Input records:

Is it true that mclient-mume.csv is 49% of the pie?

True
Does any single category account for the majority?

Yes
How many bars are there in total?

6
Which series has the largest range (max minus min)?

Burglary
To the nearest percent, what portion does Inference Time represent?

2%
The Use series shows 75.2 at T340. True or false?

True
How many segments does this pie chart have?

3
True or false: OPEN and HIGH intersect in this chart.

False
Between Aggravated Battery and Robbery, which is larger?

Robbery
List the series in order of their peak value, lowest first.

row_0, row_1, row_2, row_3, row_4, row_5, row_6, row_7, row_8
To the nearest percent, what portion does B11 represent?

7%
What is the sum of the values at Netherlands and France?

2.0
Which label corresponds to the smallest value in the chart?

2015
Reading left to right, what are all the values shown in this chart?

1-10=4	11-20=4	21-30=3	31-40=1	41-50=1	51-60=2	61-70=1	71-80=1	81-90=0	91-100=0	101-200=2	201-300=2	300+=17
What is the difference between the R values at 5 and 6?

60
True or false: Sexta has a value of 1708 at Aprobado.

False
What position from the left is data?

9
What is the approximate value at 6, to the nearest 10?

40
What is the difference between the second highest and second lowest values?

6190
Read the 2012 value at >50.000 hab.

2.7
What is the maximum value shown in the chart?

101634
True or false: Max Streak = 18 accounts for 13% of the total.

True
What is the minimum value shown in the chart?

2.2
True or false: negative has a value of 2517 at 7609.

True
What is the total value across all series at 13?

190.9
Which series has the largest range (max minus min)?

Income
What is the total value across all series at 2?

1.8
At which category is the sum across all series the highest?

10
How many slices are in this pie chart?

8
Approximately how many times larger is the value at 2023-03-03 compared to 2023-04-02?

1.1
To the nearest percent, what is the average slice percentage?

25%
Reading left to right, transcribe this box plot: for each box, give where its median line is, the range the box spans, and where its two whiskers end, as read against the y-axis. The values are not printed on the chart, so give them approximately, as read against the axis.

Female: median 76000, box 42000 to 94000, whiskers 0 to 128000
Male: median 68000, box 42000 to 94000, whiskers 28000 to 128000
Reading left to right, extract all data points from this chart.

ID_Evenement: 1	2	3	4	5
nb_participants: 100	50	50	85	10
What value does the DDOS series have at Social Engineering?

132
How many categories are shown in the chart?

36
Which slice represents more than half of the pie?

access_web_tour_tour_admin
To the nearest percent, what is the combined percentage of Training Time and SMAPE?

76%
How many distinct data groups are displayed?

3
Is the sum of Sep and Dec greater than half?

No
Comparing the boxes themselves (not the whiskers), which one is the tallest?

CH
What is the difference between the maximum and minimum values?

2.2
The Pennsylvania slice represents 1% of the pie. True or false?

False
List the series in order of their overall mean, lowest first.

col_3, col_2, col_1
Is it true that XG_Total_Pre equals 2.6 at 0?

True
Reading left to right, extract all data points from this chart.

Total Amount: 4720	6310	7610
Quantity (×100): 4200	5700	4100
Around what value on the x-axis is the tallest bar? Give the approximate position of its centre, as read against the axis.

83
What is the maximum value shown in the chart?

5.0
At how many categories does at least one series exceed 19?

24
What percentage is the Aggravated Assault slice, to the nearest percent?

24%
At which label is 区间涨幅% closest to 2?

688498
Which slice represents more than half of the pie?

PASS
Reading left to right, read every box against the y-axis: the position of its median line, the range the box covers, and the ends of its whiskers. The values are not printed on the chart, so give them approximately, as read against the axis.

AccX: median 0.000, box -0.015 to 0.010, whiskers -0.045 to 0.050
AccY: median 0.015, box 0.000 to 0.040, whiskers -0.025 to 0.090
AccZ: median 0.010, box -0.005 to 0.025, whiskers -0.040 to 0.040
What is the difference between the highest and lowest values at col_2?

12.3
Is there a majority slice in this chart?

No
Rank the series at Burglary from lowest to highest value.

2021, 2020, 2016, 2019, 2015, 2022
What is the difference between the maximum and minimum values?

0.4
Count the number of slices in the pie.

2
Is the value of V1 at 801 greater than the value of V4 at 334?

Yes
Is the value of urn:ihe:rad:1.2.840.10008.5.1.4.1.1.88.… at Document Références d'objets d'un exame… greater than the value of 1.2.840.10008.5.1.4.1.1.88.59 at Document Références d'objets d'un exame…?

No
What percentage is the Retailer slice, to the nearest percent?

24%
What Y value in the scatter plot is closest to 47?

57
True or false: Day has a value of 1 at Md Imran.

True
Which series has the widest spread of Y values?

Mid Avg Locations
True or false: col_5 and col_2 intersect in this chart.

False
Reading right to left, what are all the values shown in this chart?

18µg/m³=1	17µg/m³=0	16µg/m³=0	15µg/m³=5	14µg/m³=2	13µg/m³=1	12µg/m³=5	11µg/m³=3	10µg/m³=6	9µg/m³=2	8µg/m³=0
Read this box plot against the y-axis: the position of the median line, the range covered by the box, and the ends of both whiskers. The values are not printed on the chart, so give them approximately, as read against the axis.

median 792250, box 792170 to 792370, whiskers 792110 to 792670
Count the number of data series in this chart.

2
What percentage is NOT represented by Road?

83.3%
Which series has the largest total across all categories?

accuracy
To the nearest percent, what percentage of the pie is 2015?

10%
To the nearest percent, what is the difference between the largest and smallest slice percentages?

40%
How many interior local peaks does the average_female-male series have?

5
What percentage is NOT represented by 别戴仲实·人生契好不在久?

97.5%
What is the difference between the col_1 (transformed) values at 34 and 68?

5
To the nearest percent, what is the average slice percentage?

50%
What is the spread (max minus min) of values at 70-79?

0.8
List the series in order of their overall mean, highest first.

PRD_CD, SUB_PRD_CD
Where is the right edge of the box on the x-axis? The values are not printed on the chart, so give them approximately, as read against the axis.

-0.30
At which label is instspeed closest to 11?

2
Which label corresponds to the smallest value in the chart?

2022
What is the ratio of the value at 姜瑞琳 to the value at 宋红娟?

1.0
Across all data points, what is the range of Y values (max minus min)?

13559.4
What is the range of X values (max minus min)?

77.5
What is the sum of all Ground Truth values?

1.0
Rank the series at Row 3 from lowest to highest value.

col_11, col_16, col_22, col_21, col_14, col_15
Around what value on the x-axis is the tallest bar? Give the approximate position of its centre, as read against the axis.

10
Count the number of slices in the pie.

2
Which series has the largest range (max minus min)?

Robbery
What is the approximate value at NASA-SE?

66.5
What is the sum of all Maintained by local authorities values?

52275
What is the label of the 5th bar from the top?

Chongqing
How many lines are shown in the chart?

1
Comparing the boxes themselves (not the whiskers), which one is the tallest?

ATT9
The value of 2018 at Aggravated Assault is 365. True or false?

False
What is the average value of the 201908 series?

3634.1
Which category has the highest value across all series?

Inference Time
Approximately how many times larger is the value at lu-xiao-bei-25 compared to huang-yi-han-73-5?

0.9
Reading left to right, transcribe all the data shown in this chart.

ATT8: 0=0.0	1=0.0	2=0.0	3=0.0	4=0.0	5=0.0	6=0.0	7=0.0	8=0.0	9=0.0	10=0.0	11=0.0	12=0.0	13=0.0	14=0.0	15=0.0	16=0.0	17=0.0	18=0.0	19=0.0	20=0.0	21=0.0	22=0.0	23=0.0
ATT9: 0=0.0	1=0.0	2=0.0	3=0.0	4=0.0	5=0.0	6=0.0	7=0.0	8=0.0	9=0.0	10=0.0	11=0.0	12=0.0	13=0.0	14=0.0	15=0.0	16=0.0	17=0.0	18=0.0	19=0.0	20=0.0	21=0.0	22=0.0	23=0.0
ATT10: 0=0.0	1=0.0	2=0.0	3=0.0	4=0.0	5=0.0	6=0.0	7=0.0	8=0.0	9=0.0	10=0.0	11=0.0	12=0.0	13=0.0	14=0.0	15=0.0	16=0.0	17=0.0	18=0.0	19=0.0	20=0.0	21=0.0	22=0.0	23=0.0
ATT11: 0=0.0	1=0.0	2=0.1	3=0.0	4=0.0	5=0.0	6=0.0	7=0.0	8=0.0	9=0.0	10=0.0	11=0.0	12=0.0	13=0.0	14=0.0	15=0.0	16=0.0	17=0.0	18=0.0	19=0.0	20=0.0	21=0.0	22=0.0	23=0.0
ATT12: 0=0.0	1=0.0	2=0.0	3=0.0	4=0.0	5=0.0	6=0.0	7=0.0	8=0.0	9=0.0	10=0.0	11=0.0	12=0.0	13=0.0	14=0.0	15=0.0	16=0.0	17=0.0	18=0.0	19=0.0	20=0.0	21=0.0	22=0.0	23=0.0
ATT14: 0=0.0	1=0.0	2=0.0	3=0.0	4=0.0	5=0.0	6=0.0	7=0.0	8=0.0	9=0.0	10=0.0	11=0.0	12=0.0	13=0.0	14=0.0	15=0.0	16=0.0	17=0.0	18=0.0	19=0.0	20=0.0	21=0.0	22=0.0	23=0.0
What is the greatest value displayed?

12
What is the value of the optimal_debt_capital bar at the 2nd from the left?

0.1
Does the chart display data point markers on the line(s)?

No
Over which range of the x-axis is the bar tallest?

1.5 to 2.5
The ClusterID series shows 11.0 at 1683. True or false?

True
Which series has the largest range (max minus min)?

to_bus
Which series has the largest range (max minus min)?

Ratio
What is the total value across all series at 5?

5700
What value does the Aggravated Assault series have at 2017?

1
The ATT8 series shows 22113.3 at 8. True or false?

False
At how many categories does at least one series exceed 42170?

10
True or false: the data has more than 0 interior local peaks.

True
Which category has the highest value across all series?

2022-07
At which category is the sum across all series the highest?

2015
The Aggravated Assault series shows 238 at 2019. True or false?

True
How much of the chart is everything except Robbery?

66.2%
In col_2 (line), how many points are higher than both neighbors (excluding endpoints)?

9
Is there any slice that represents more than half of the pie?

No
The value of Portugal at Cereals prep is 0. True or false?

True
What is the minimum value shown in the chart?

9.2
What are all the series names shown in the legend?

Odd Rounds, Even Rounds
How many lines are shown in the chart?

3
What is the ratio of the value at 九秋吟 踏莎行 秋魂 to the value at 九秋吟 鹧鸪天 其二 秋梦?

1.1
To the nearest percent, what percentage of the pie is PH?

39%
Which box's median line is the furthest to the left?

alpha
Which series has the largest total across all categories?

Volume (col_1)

What you need to do: Rewrite the records from their first line through the line containing "To the nearest percent, what portion does Inference", changing "category" to "group" and leaving everything else unchanged.

Output of the exercise:
Is it true that mclient-mume.csv is 49% of the pie?

True
Does any single group account for the majority?

Yes
How many bars are there in total?

6
Which series has the largest range (max minus min)?

Burglary
To the nearest percent, what portion does Inference Time represent?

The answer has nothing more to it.